* ASSIGNMENT: Please name the library whose shelves the writer of the Read in Ned column grooms.

Read in Ned: The Pleasures of Discovery

Cathy Grace, Nederland.  Since books are my passion and profession, I love to shelve and alphabetize them.

 

Grooming the shelves at Nederland Community Library gives me the opportunity to discover (and re-discover) books for my own enjoyment and to recommend to patrons. Let me share a few of them with you.

 

The Wives of Los Alamos by TaraShea Nesbit was one of these. Written in an unusual style without an individual narrator, it offers multiple voices to portray the range of experience these women had in the Forties. They followed their scientist husbands to the high security laboratories of Los Alamos, then lived in glorified camping conditions as their husbands worked in absolute secrecy (not even allowed to confide in their wives) to develop the atomic bomb.

* RECORD EXTRACTS:
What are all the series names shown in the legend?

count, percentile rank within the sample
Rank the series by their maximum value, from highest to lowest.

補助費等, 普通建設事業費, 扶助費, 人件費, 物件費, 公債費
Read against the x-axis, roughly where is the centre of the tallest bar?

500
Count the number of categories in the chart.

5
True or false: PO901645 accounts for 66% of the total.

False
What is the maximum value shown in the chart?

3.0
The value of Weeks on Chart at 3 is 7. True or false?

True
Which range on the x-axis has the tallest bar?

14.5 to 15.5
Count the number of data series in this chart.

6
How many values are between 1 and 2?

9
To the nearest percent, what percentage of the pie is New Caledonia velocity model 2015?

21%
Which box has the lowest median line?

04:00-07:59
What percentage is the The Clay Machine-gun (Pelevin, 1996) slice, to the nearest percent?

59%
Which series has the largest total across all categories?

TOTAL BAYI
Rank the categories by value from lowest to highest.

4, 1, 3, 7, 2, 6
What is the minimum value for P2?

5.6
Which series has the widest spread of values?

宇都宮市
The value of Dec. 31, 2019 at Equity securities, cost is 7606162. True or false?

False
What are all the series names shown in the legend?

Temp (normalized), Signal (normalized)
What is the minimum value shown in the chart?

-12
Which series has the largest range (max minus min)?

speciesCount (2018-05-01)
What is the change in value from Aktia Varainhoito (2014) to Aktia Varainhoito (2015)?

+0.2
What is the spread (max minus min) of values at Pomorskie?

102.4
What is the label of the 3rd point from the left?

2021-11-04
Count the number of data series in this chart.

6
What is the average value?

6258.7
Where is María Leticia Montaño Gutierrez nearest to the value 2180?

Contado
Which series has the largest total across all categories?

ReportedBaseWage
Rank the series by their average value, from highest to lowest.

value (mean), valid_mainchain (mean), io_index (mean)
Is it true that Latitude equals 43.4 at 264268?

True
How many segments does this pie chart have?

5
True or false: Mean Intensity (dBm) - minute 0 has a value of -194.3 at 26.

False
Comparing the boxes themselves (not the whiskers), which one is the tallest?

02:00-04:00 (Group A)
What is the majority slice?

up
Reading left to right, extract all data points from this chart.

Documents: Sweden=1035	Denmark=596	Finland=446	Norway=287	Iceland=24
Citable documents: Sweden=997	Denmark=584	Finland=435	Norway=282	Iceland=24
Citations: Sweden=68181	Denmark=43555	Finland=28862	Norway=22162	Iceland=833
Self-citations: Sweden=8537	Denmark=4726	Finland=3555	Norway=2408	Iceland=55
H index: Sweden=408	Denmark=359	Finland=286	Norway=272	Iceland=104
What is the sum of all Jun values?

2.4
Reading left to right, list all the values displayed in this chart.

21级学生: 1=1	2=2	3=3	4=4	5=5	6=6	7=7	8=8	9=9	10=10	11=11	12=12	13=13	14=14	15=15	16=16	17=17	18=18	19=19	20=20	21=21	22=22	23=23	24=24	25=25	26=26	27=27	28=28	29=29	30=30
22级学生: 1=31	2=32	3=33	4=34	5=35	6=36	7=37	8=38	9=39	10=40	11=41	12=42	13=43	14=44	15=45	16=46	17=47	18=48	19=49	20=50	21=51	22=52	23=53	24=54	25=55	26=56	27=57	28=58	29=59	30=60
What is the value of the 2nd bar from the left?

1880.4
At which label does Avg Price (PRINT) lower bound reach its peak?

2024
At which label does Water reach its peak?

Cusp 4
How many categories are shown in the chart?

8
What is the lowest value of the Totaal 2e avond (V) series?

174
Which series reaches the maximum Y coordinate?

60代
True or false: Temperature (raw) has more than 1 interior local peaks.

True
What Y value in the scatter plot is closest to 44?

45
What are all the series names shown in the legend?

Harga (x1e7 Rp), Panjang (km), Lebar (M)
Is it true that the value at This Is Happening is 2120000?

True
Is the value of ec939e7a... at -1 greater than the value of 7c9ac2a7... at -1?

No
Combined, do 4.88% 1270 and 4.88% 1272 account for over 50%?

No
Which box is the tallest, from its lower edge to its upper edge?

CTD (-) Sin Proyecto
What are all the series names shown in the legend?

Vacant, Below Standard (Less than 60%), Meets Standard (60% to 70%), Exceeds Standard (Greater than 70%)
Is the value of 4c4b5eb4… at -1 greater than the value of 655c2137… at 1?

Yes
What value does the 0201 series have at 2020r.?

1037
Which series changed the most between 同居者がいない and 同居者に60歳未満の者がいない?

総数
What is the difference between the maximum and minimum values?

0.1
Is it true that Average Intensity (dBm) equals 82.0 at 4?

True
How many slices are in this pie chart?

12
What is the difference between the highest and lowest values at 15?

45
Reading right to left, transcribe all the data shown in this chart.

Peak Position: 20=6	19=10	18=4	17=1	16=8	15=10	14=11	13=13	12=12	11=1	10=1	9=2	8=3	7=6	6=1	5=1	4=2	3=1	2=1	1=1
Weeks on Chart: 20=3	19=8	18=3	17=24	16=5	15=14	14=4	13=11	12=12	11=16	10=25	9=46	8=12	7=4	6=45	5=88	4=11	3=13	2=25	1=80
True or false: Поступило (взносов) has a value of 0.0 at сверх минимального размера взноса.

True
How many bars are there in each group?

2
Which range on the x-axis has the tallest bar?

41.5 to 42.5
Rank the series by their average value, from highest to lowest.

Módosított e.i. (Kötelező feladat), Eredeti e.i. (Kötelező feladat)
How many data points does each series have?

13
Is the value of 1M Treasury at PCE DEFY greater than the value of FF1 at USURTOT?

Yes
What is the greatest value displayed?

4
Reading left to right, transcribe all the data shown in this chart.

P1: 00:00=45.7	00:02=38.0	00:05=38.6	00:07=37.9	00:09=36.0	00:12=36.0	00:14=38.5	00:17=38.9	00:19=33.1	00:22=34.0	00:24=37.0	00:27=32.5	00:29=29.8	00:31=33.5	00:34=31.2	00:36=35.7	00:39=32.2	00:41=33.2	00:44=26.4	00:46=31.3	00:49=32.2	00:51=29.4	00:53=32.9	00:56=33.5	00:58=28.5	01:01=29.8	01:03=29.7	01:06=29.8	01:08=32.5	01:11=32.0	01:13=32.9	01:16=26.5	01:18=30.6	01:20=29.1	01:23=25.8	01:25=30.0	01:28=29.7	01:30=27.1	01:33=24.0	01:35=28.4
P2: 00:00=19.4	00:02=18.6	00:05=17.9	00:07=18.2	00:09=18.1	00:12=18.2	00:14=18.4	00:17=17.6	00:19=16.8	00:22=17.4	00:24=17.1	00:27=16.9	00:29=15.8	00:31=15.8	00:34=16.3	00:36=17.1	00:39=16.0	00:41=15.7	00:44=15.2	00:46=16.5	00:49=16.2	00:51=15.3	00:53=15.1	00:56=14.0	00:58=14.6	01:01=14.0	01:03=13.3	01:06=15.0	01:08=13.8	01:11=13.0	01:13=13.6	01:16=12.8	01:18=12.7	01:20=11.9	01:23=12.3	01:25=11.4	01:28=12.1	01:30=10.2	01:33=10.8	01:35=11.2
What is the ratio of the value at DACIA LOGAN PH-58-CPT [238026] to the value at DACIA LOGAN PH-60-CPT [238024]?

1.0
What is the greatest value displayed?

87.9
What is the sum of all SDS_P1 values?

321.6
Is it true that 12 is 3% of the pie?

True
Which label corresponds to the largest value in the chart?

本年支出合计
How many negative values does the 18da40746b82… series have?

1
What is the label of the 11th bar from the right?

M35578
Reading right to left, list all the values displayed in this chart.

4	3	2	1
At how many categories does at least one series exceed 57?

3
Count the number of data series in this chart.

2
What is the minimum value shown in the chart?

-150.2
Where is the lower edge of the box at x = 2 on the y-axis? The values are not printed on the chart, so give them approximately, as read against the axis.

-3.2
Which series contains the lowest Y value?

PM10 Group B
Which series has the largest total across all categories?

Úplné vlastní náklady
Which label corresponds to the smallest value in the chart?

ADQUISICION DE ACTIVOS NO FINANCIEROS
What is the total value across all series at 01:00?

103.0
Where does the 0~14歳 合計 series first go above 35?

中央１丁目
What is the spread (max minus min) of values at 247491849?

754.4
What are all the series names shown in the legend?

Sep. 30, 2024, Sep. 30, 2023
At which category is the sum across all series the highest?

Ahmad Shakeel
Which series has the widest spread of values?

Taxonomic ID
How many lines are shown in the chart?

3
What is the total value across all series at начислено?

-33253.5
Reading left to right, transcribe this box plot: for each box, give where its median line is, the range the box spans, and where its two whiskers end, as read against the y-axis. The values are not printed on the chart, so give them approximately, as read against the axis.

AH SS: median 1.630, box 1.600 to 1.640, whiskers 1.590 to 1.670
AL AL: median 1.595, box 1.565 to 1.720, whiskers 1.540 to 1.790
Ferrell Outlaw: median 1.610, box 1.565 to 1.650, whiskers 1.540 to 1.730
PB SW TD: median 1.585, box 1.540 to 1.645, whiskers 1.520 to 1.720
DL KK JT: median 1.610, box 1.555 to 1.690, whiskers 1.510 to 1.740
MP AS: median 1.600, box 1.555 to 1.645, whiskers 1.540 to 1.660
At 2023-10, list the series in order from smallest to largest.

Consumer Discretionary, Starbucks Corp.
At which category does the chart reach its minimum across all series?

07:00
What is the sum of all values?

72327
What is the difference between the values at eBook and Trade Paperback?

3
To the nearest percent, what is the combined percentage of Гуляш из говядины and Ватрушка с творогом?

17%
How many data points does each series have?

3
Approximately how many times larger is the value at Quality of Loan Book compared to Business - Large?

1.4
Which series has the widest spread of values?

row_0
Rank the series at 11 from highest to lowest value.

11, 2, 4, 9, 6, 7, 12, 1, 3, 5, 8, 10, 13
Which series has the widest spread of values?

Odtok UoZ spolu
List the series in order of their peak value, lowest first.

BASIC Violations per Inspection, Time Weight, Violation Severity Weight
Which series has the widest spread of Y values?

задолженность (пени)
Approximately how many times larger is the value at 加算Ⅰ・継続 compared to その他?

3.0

* ANSWER SPACE: Nederland Community Library